В годину наивысшего накала души, когда не было смысла долее рядиться в чужие хламиды, когда маски, которыми облеплено лицо, становились невмоготу, ибо не только легкими, но и кожей дышит человек, Осип в иудейском своем исступлении, в приступе тысячелетнего гнева, от пращура своего, разбившего Господни скрижали, крушил чужих богов, которые, случалось, бывали и его богами: «Какой извращенный иезуитизм, какую даже не чиновничью, а поповскую жестокость надо было иметь, чтобы после года дикой травли, пахнущей кровью, вырезав у человека год жизни с мясом и нервами… Вы произносите в своем постановлении страшное слово „травля“ — так, между прочим, как какой-то пустячок».
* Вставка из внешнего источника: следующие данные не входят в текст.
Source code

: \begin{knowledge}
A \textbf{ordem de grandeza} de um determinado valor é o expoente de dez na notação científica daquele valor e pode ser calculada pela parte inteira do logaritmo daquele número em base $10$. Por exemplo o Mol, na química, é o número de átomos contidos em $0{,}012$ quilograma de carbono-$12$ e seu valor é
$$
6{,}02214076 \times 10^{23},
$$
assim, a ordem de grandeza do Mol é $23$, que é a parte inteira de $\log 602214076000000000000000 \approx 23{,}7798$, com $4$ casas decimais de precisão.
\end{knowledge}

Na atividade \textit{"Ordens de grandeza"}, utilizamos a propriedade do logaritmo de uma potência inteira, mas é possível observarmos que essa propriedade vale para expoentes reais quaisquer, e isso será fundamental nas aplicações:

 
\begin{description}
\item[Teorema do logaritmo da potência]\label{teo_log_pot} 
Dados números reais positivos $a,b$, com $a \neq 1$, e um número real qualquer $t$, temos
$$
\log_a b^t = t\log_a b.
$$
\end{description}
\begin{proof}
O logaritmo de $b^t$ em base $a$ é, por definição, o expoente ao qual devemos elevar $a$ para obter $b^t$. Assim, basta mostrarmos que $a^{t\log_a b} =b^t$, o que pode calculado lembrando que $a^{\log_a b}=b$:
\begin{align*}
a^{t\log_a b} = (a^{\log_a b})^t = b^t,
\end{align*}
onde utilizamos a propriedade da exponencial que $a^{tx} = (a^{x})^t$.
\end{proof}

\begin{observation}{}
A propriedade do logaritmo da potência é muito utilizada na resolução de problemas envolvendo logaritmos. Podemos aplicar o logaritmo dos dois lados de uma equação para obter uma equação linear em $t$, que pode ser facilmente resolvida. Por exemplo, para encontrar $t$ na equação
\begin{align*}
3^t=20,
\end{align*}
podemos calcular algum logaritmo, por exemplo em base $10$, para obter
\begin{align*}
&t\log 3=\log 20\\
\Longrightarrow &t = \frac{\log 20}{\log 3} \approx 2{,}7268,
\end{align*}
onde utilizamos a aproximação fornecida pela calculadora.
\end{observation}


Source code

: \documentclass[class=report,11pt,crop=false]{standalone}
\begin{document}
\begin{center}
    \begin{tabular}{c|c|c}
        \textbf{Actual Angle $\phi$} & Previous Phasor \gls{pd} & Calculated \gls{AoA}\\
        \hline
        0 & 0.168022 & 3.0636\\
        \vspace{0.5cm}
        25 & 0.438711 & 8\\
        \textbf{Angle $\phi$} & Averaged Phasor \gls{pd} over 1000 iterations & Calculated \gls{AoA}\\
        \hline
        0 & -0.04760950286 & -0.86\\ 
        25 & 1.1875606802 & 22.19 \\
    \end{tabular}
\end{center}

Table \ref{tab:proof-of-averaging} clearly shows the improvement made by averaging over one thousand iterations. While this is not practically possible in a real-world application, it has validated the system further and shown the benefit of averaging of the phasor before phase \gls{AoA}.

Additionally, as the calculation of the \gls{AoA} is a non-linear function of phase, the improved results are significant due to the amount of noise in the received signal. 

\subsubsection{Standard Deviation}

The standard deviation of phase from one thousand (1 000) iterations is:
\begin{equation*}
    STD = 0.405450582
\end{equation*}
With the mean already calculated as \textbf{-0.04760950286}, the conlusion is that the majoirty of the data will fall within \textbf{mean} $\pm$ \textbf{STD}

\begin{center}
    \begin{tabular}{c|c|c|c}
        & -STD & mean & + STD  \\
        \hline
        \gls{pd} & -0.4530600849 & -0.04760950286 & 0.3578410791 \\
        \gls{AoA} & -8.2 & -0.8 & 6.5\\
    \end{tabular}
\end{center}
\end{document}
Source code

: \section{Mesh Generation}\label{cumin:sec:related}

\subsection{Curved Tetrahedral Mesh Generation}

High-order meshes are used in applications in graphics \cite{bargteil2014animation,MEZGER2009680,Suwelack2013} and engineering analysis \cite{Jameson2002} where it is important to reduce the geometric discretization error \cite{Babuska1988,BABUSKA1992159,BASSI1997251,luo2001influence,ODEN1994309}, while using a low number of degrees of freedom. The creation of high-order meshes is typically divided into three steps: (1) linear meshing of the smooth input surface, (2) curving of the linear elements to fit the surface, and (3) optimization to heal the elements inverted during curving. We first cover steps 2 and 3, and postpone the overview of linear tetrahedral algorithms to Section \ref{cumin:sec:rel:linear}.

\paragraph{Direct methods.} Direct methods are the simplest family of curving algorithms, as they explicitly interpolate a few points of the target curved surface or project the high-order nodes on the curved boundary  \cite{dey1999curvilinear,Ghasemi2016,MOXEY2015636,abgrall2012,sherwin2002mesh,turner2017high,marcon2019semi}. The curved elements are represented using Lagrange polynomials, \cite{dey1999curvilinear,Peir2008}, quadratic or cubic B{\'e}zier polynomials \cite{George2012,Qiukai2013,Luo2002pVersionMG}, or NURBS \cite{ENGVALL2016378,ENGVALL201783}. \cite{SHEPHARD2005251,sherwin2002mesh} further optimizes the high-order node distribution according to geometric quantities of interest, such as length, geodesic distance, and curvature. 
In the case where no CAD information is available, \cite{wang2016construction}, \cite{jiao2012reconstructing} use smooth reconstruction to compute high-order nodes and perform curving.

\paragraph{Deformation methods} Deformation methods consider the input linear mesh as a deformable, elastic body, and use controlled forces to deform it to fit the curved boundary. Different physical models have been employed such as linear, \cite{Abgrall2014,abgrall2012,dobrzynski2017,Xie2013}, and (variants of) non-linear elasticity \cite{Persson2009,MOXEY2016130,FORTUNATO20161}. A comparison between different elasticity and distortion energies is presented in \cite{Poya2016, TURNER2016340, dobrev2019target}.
Каленые слова эти — из открытого письма Федерации советских писателей, которым Осип Мандельштам объявлял о своем разрыве с писательской организацией. Нас не интересует в данном случае суть дела — конфликт поэта с переводчиком Горнфельдом и инспирированный фельетон Давида Заславского, а интересует лишь метафорический ряд разгневанного еврея: «извращенный иезуитизм» и «поповская жестокость» — какие еще слова мог выблевать еврей в минуту ярости!

Конечно, во время оно писал Ося гимн православной литургии:

И Евхаристия как вечный полдень длится — Все причащаются, играют и поют, И на виду у всех божественный сосуд Неисчерпаемым веселием струится.